- Opening Delimiter -

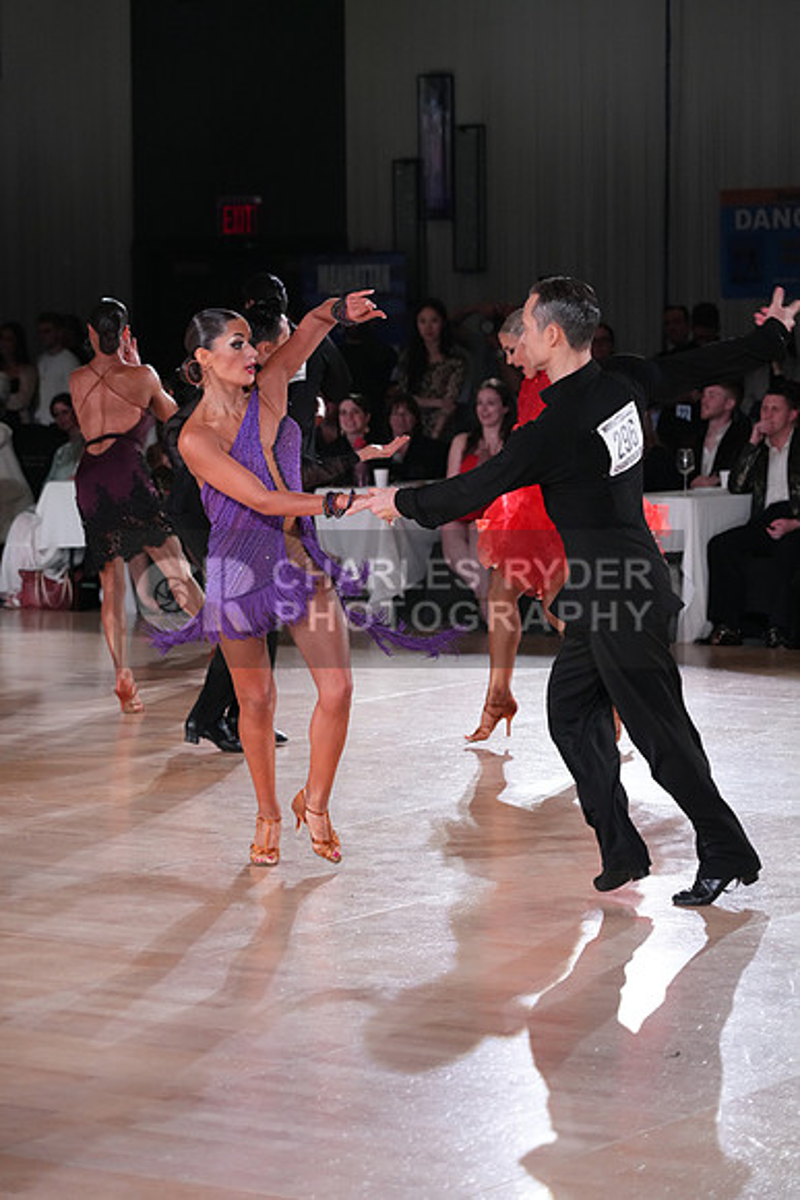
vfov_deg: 19.5
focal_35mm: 105
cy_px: 600
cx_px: 400
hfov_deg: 13.0
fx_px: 3498
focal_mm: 105
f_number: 4
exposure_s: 1/500
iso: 4000
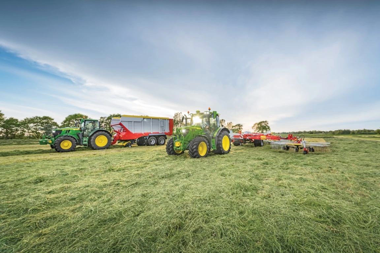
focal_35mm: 15
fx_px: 158
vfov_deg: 77.3
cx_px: 190
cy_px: 126
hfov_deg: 100.4
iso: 31
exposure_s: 1/30
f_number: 8
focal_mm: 15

- Closing Delimiter -

Work instructions: Nothing but the listing, copied exactly and stripped of its images, should appear in the response.

Problem solution:
vfov_deg: 19.5
focal_35mm: 105
cy_px: 600
cx_px: 400
hfov_deg: 13.0
fx_px: 3498
focal_mm: 105
f_number: 4
exposure_s: 1/500
iso: 4000
focal_35mm: 15
fx_px: 158
vfov_deg: 77.3
cx_px: 190
cy_px: 126
hfov_deg: 100.4
iso: 31
exposure_s: 1/30
f_number: 8
focal_mm: 15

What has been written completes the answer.